Notre qualité de vie est tributaire des objets qui nous entourent. Les projets se suivent et ne se ressemblent pas pour le designer Mathieu Lehanneur qui conçoit ainsi l’air du temps. Il a reçu le grand prix de la création de la ville de Paris en 2006 et dirige le post-diplôme à la Cité du Design de Saint-Étienne en France.
 
©Fabien Thouvenin

Franc-Parler : Votre site internet indique “Depuis 1974”, votre année de naissance. Vous avez choisi ce clin d’œil pour quelle raison ?
Mathieu Lehanneur : Pour que finalement le manque d’années d’expérience qui peut être parfois perçu comme un déficit, je puisse le modifier, le parasiter ou le pervertir et du coup en faisant comme si effectivement le travail a commencé finalement dès la naissance, au début de la construction finalement. Nécessairement parce qu’effectivement sur beaucoup de projets, je sais que leur intention ou leur principe vient aussi de choses vécues ou perçues si ce n’est à la naissance, en tout cas, très jeune.
 
Franc-Parler : Vous œuvrez sur des concepts très différents les uns des autres…
Mathieu Lehanneur : C’est vrai qu’aujourd’hui, c’est assez diversifié parce que pour vous donner quelques exemples, de projets récents ou en cours, à la fois en ce moment, je travaille sur la phase, je dirais, industrielle du projet Bel-Air, en vue de le commercialiser début 2009. On est en train de faire les prototypes industriels. Parallèlement à ça, on est en train de travailler sur l’aménagement du chœur d’une église romane du XIe siècle dans le centre de la France. On est en train de dessiner des lampes pour Artémide. Donc, le spectre est assez large entre des projets à forte implication scientifique, d’autres à plus forte implication industrielle et d’autres comme l’église de Mlle à forte implication culturelle.
 

Franc-Parler : Votre projet Bel-Air, qu’est-ce que c’est ?
Mathieu Lehanneur : En fait, l’histoire de ce projet-là, c’est qu’il a été initialement fait à la demande d’une fondation qui s’est ouverte à Paris l’année dernière et qui a pour vocation de mettre en relation, en collaboration des designers et des scientifiques de haut niveau. Pour ce projet-là, je me suis intéressé à un sujet que j’avais déjà abordé auparavant, sur la qualité de l’air et le travail sur l’air comme s’il était un matériau. En tant que designer, pour le coup, c’est un matériau à investiguer. L’idée de ce projet est d’utiliser la capacité d’une famille de plantes pour leur capacités d’absorption de la pollution intérieure, de la pollution domestique.
——————————
**Consignes de travail**
- 1) Modifiez le passage de l'entretien avec Mathieu Lehanneur allant de « Franc-Parler : Vous œuvrez » à « qu’est-ce que c’est ? » en remplaçant « lampes » par « luminaires ».
- 2) Recopiez à l'identique chaque ligne des enregistrements ci-dessous, sans y inclure les images.
——————————
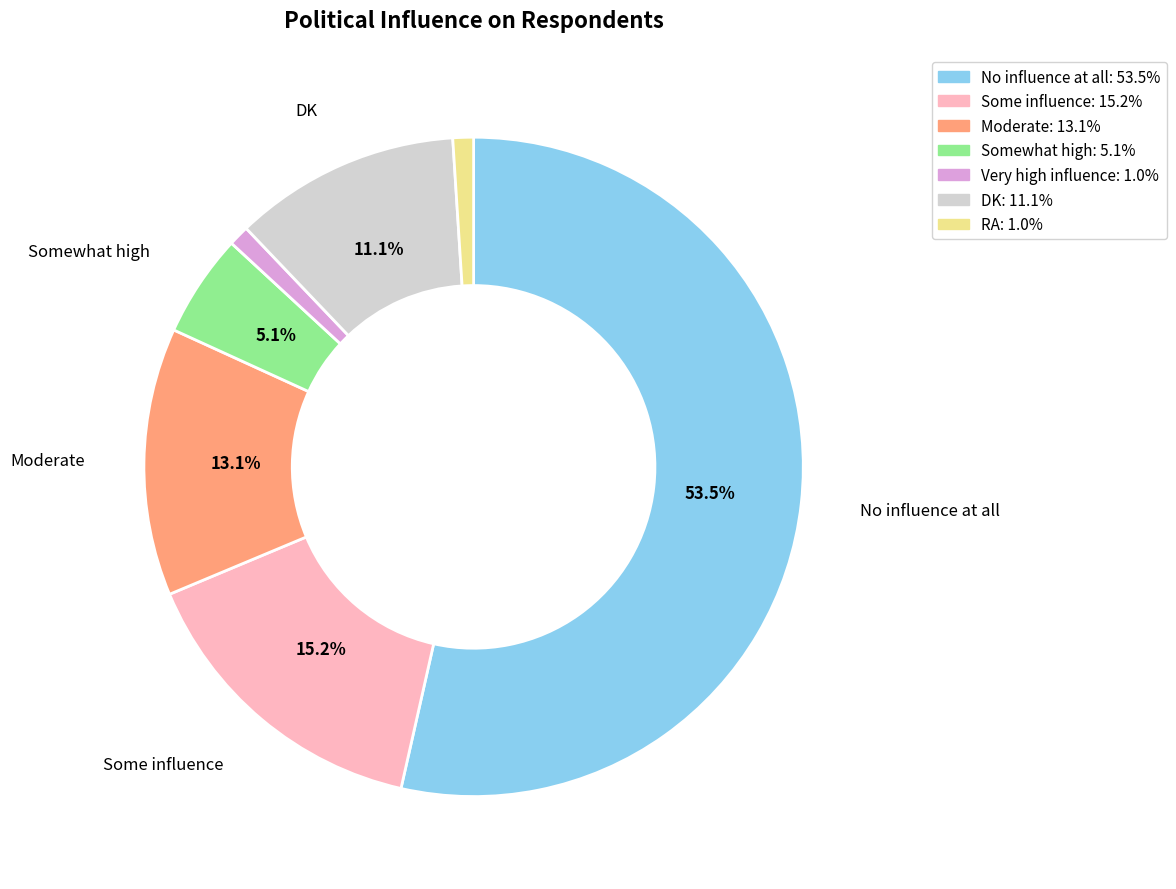

Does No influence at all represent more than half of the total?

Yes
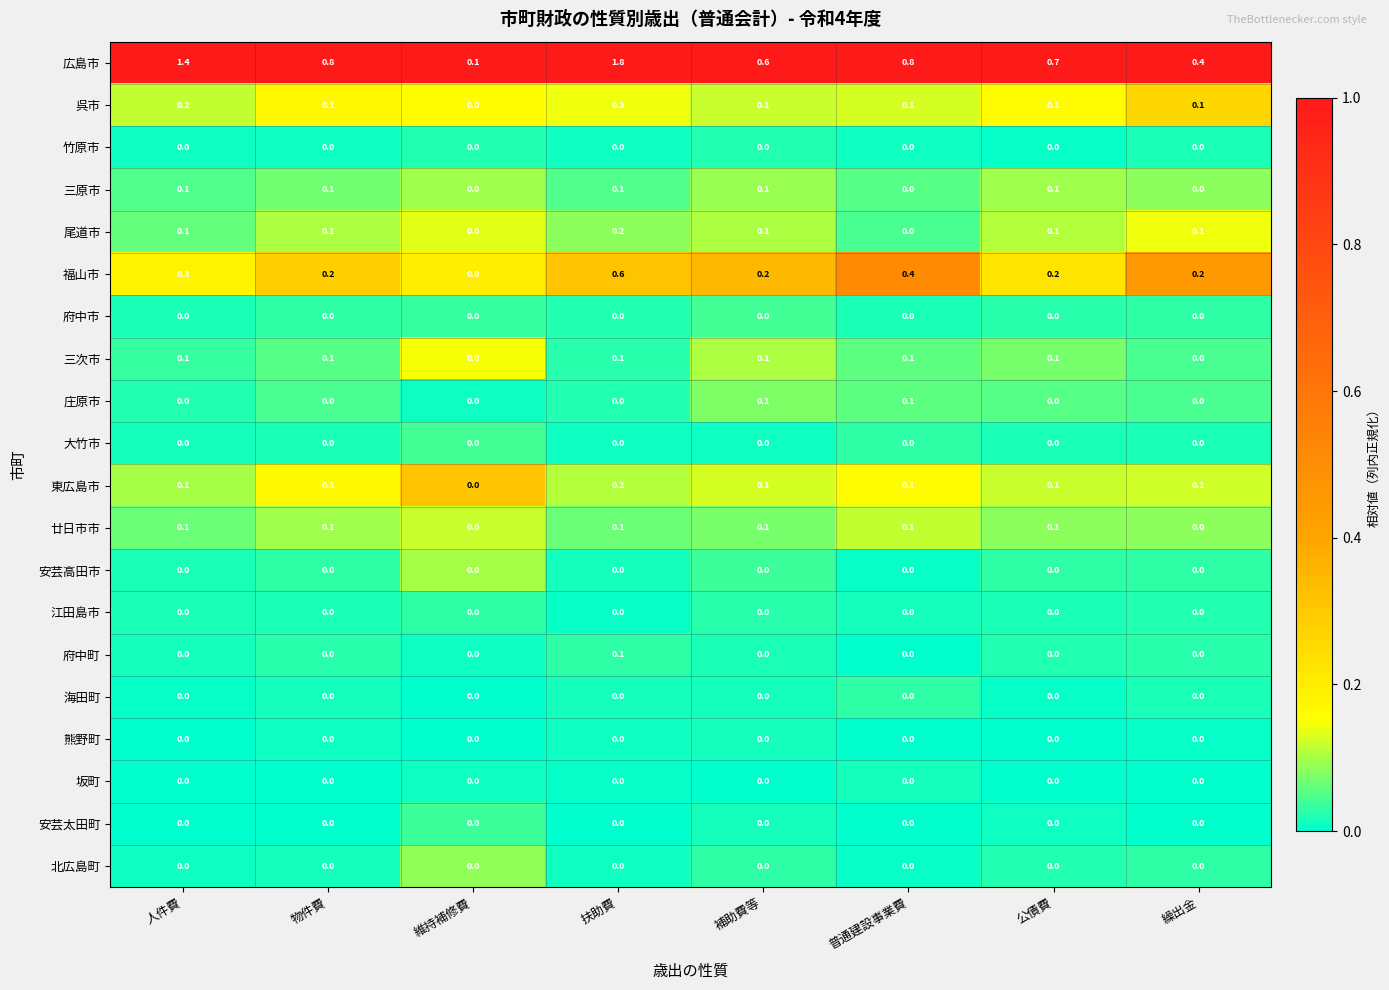

Where is 呉市 nearest to the value 0?

維持補修費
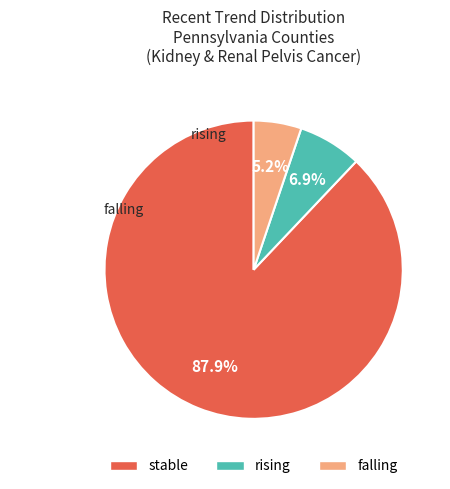

True or false: falling accounts for 5% of the total.

True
——————————
**Liste des réponses**
- 1)
Franc-Parler : Vous œuvrez sur des concepts très différents les uns des autres…
Mathieu Lehanneur : C’est vrai qu’aujourd’hui, c’est assez diversifié parce que pour vous donner quelques exemples, de projets récents ou en cours, à la fois en ce moment, je travaille sur la phase, je dirais, industrielle du projet Bel-Air, en vue de le commercialiser début 2009. On est en train de faire les prototypes industriels. Parallèlement à ça, on est en train de travailler sur l’aménagement du chœur d’une église romane du XIe siècle dans le centre de la France. On est en train de dessiner des luminaires pour Artémide. Donc, le spectre est assez large entre des projets à forte implication scientifique, d’autres à plus forte implication industrielle et d’autres comme l’église de Mlle à forte implication culturelle.
 

Franc-Parler : Votre projet Bel-Air, qu’est-ce que c’est ?

- 2)
Does No influence at all represent more than half of the total?

Yes

Where is 呉市 nearest to the value 0?

維持補修費

True or false: falling accounts for 5% of the total.

True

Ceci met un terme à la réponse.